Wednesday, January 15, 2014

Painting

When you paint an object or person, you can no longer take its lines and curves and colors for granted. Neither can you see it as an isolated thing. Its surroundings touch it and reflect colors and shadows on it. You have to see that it exists in a context, and that context is continuous.

When photography was invented painting became less useful, it wasn’t the only way to record an image. Photos record the reality of a moment, so that even when that moment is gone we can look into it with minimal outside interpretation. Even if the photographer doesn’t see something, if its in the frame, its there forever.

Painting, though, is a totally different beast. Its not a captured instant but the result of a scene in four dimensions being processed through the artist’s senses and then compacted onto a two dimensional canvas. Light, color, weight of an object, how it arranges into its surroundings, and all the tiny changes that happen to these variables in the timeframe of the painting process, are all summarized into the scene.

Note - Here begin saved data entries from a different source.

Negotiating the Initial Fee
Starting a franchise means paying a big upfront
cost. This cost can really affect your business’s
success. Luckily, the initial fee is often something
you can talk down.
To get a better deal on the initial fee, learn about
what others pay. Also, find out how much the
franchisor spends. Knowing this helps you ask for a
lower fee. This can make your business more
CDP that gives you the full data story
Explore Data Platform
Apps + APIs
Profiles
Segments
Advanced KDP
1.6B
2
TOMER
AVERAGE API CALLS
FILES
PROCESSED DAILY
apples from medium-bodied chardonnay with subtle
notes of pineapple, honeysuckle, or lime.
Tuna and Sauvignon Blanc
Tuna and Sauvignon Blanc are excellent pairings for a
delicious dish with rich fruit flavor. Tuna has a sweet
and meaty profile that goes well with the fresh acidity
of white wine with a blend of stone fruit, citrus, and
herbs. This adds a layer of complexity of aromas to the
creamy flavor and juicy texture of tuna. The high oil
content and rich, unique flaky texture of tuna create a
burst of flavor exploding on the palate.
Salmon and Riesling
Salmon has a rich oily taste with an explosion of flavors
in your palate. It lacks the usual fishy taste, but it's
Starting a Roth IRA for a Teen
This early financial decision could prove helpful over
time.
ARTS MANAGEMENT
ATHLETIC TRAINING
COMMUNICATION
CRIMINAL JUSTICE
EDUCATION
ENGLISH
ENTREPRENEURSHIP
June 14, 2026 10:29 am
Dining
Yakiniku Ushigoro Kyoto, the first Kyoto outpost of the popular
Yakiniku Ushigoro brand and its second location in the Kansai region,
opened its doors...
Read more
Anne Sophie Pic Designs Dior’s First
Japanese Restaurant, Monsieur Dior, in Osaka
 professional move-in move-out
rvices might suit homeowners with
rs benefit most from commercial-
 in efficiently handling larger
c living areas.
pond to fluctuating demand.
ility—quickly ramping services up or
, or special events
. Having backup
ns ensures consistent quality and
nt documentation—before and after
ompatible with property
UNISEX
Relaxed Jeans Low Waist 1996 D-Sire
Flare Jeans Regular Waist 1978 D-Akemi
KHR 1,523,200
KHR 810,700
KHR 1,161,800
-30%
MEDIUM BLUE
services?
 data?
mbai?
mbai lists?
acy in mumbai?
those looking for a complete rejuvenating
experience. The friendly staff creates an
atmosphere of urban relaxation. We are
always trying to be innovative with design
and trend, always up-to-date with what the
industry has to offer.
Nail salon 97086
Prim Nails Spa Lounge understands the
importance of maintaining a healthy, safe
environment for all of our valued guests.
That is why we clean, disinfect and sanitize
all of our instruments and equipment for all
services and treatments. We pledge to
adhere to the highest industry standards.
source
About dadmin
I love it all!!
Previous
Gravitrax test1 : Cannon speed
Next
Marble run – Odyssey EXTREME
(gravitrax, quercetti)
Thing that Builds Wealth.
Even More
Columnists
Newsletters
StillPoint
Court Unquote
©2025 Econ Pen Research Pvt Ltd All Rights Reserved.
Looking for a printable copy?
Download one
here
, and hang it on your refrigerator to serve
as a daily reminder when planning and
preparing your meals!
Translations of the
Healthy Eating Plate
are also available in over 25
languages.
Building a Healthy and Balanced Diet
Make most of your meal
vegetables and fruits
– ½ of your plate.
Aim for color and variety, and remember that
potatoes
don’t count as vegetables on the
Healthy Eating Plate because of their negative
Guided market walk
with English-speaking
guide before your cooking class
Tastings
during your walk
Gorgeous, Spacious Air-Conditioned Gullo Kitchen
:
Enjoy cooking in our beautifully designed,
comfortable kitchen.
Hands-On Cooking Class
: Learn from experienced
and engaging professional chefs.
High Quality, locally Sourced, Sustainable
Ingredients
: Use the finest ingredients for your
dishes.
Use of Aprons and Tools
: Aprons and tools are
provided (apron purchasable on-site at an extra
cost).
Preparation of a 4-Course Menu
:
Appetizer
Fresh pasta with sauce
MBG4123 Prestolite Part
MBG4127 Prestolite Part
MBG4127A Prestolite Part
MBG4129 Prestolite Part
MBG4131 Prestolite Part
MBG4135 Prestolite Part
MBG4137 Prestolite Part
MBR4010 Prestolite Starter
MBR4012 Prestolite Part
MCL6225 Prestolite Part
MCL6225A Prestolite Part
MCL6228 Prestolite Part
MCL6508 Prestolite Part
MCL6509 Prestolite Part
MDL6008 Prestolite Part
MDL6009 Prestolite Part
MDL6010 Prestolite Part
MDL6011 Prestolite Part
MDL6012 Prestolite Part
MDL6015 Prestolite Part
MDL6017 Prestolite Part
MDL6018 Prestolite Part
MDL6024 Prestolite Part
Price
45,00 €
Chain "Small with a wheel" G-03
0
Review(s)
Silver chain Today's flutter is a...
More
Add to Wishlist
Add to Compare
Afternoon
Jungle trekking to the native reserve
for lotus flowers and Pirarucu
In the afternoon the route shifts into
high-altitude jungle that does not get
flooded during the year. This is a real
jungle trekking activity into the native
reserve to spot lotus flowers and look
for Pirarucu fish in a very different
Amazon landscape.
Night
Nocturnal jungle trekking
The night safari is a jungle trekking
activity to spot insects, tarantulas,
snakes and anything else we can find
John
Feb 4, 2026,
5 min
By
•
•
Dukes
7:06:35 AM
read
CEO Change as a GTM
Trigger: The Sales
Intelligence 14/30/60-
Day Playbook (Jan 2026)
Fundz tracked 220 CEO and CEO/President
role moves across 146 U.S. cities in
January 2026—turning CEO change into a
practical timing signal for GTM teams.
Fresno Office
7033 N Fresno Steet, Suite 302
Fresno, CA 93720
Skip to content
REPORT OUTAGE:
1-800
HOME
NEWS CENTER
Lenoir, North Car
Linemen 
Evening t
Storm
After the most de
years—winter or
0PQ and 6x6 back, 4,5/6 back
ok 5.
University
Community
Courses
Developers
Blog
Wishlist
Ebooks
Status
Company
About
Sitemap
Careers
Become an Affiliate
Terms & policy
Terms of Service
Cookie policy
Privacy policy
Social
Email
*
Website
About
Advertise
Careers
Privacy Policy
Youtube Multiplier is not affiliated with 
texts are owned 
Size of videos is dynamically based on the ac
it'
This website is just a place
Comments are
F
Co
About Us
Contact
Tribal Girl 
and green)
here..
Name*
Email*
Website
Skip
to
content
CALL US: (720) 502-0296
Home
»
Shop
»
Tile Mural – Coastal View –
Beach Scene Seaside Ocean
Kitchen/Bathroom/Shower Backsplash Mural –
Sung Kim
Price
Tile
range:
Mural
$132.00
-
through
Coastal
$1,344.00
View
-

The artist is working from many moments in time for many hours put together. Maybe rather than a photograph, a painting might be more relatable to a video, although of a generally still scene. On the other hand all that indirect processing makes a painting much more subjective. This adds on another dimension, of consciousness, when the painter’s mind and hand interacts with the scene.

While I’ve mainly been talking about realism, which I love, there are so many types and styles and lots to say about all of them for sure.